Cinematographer Armando Salas on the Seductive Aesthetics of “Ozark”
The third season of Netflix’s Ozark sees Marty and Wendy Byrde (Jason Bateman and Laura Linney) dig into their life in Mississippi, where they now own one casino, and a sticking point in their marriage is the risk associated with acquiring another. With the Byrdes still laundering money for Omar Navarro (Felix Solis), the head of a Mexican cartel, and working alongside bloodthirsty lawyer Helen Pierce (Janet McTeer), the series’ third season retains the cool blue and green tones of earlier episodes but adds new aesthetic dimensions via a deeper look at the Navarro compound and flashbacks to Marty’s youth.
Pushed along by its id-driven characters, Ozark’s plot is a complicated puzzle, but the show’s cinematographer, Armando Salas, ASC, tends to approach the series’ many different locations individually, with an eye to how they contrast with one another in order to offer an immediate sense of time and place. In the season’s fourth episode, “Boss Fight,” for example, we get two new locations: a circular, top-lit jail cell under the Navarro compound where the cartel kingpin holds Marty, and a 1980s-era hospital where a young Marty’s sick father is being treated.

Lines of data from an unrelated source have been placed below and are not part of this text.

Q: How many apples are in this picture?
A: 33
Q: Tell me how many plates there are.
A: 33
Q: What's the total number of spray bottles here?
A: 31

With warmer colors and a more noticeable grain bridging the look of the cell, the grand interiors of Navarro’s estate, and the hospital, the color scheme and tonal range in these locations “are distinct from the Ozarks, from Marty’s family scrambling to deal with his disappearance, but weave those other elements together,” Salas explained.
For a stronger sense of texture and grit in these new locations, the DP and his team used live grain, a hardware-software solution that accurately mimics film stock. Back in the Ozarks, Salas relies on a more modern-looking film stock and treats viewers to some stunning wide-angle photography. Seemingly simple conversational scenes — Ruth (Julia Garner) and Ben (Wendy’s newly arrived brother, played by Tom Pelphrey) on a broken-down sofa outside her trailer at dusk, Marty and Ben on the shore, a getaway boat bobbing on the sparkling water at their backs — call to mind the masterful tableaux of photographer Gregory Crewdson.
The beauty of these scenes looks incidental but isn’t. “Although sometimes we get lucky, that’s something that we plan out weeks beforehand,” said Salas of the season’s most arresting masters. “A lot of the more successful images are designed well ahead of time, and then require this amazing unit of crew members and craftspeople to execute on the day,” he explained, with extreme precision helping a particular scene, like Ben and Ruth sharing an end-of-day beer outside the Langmore trailers, land at just the right hour. The effect is deliberately beautiful but meant to appear effortless. “Hopefully, as people watch it, they just think, oh look how lovely, they just happened to shoot at this really nice time,” said Salas.
However, getting these scenes just right is an immense amount of work, starting from the script phase. “Blocking, staging, and camera placement is a big part of the show. We don’t have a lot of time to shoot, so we sacrifice the number of shots and coverage in order to fine-tune the shots that we are able to get,” Salas explained. “We really prioritize quality over quantity.” In this season, Wendy’s brother Ben is introduced only to go off the rails, hard-nosed little Ruth finally rejects the Byrdes, and the Byrdes themselves get twisted into another set of seemingly intractable messes, but it all goes down across eerily still and lovely settings. Ozark is one of Netflix’s most compulsively watchable dramas, first and foremost for the wild lives of the Byrdes and their friends and foes, but more subtly so, for drawing viewers into this alternately verdant and ramshackle universe, which either way, is always seductively aesthetic.